In the first large study documenting the characteristics of in-hospital cardiac arrest among such patients, the researchers worked with the American Heart Association, tapping into the organization's Get With the Guidelines – Resuscitation database, a large multicenter registry of adult in-hospital cardiac arrest events that includes data from more than 500 hospitals (formerly the National Registry of Cardiopulmonary Resuscitation).

They found that of the 44,416 cardiopulmonary arrest events that occurred within 72 hours of hospital admission, pneumonia was a preexisting condition in 5,367 cases (12.1%).

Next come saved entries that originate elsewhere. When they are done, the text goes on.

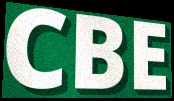
CBE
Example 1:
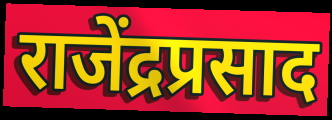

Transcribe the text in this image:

राजेंद्रप्रसाद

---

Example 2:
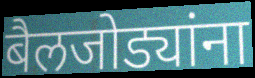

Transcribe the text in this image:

बैलजोड्यांना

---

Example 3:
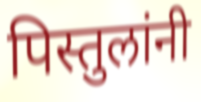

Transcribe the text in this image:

पिस्तुलांनी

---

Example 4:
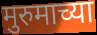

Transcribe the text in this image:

मुरुमाच्या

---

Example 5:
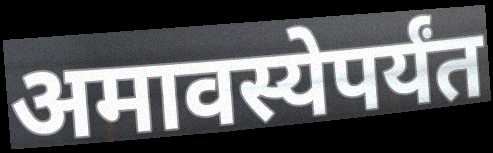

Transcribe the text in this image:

अमावस्येपर्यंत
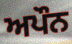
ਅਪੌਨ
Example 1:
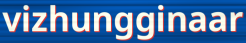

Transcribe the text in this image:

vizhungginaar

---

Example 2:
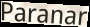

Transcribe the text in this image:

Paranar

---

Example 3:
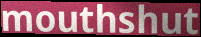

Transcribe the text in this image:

mouthshut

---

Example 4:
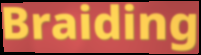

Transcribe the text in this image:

Braiding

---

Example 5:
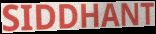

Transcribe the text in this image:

SIDDHANT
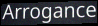
Arrogance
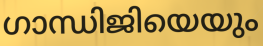
ഗാന്ധിജിയെയും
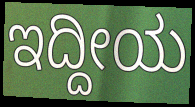
ಇದ್ದೀಯ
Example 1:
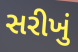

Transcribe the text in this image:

સરીખું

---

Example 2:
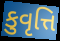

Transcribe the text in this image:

કુવૃત્તિ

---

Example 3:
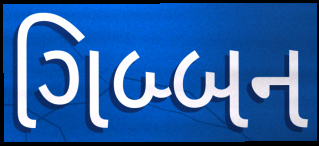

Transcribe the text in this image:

ગિબ્બન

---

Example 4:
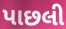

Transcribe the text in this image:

પાછલી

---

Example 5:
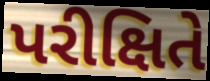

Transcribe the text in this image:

પરીક્ષિતે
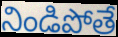
నిండిపోతే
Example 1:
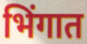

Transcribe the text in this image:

भिंगात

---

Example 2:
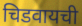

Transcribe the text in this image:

चिडवायची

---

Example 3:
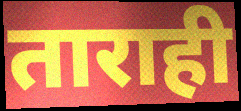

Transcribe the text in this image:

ताराही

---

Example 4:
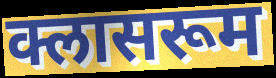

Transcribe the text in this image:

क्लासरूम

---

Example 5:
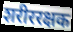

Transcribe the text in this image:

शरीररक्षक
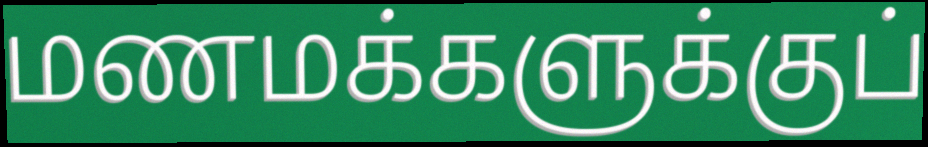
மணமக்களுக்குப்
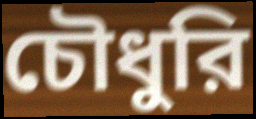
চৌধুরি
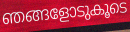
ഞങ്ങളോടുകൂടെ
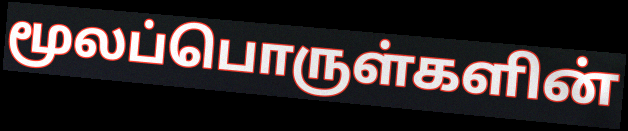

Nearly 40% of those patients had cardiac arrests that occurred outside of an ICU. In addition, only 40% of pneumonia patients were receiving mechanical ventilation at the time of the cardiac event, 12.2% had a central venous catheter in place, and 36.3% were receiving continuous infusions of vasoactive medications, according to the study.

The most common immediate causes of in-hospital cardiac arrest among the patients with pneumonia include arrhythmia (65.0%), respiratory insufficiency (53.9%), and hypotension/hypoperfusion (49.8%).

"The striking result was that of all patients with pneumonia, overt hypotension was the presumed immediate cause only 44% of the time; actually, arrhythmia was present most frequently," Dr. Carr said.

Among patients with pneumonia, the study highlights a pattern of a rapid descent into cardiac arrest. We need to reconsider how such patients are monitored, he added.

"Our study found a compelling signal that a significant portion of pneumonia patients who suffer a cardiac arrest in the hospital do so abruptly," he said. "We found that 56% of cases of cardiac arrest among these patients were not caused or preceded by hypotension, and almost 40% happened outside of the ICU."

"This really points to the need for further research to improve risk assessment in monitoring practice in the real world of pneumonia patients. I hope this will spur more research so we learn more about the incidence and etiology of this syndrome."

"We need to rethink how we are assessing risk and timing our interventions with these patients," Dr. Carr observed.

The study highlights important issues regarding the monitoring of pneumonia patients at risk for cardiac arrest, but it also raises some questions, said Brett Fenster, MD, a cardiologist with the National Jewish Hospital in Denver, Colorado.

"As a cardiologist, my first question is how many of these patients had some form of heart problem that was either undiagnosed or diagnosed but underappreciated? The abstract doesn't address cardiac comorbidities — the presence of coronary artery disease, heart failure, hypertension, diabetes, et cetera. I'm sure this will be a common question of the authors," Dr. Fenster said.

"What is surprising is that 20% were on a general medical unit where nursing ratios and monitoring is less intense," he added.

"This does raise the possibility that we are not triaging patients appropriately at the time of admission. It also raises the possibility that there is a confounding issue or set of issues. For example, is there a significant rate of previously undetected heart disease in this group? Is this the result of certain antibiotics causing heart rhythm issues? Were low oxygen levels not treated aggressively enough on a general medical unit? Hopefully, this large dataset will allow for future retrospective analyses of these issues," Dr. Fenster said.

The fact that arrhythmia was the leading cause of cardiac arrest among the patients is also notable, he said.

"If arrhythmia is indeed the most common cause of arrest, perhaps there is a role for more aggressive oxygen supplementation, electrolyte repletion, and avoidance of proarrhythmic drugs in an at-risk population."

Drs. Carr and Fenster have disclosed no relevant financial relationships.

American Thoracic Society (ATS) 2011 International Conference: Abstract 22539. Presented May 15, 2011.